• WORK ITEM: All lines in the material below that hold "François" should be found and copied.

• DATA SHOWN:
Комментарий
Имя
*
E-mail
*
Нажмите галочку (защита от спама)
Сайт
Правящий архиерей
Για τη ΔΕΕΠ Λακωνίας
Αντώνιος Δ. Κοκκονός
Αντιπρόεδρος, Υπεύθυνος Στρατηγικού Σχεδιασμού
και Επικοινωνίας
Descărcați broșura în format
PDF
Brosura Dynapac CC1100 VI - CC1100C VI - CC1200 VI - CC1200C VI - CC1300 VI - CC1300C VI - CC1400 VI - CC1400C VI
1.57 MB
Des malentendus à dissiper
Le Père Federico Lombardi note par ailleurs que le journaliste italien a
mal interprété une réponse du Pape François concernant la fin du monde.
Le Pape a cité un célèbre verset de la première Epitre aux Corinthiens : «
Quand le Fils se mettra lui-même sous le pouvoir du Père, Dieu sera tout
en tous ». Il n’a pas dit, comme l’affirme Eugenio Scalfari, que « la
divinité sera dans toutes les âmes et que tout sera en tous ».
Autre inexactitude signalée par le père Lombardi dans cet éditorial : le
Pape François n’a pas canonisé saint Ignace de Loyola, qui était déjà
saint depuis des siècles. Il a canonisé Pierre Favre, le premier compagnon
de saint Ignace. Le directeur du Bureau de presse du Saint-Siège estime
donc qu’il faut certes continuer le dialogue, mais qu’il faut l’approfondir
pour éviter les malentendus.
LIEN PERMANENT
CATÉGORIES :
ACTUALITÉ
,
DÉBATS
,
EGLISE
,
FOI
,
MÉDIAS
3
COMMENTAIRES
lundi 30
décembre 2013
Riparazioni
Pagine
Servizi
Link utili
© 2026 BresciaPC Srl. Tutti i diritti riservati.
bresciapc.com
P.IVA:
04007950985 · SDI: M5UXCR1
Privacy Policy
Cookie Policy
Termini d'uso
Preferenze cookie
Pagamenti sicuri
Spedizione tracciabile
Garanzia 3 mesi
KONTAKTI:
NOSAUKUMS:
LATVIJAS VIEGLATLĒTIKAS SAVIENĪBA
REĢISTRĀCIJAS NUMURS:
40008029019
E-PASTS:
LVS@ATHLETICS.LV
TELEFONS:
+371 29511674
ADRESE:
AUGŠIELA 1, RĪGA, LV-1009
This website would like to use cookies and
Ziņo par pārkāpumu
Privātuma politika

• EXPECTED OUTPUT:
mal interprété une réponse du Pape François concernant la fin du monde.
Pape François n’a pas canonisé saint Ignace de Loyola, qui était déjà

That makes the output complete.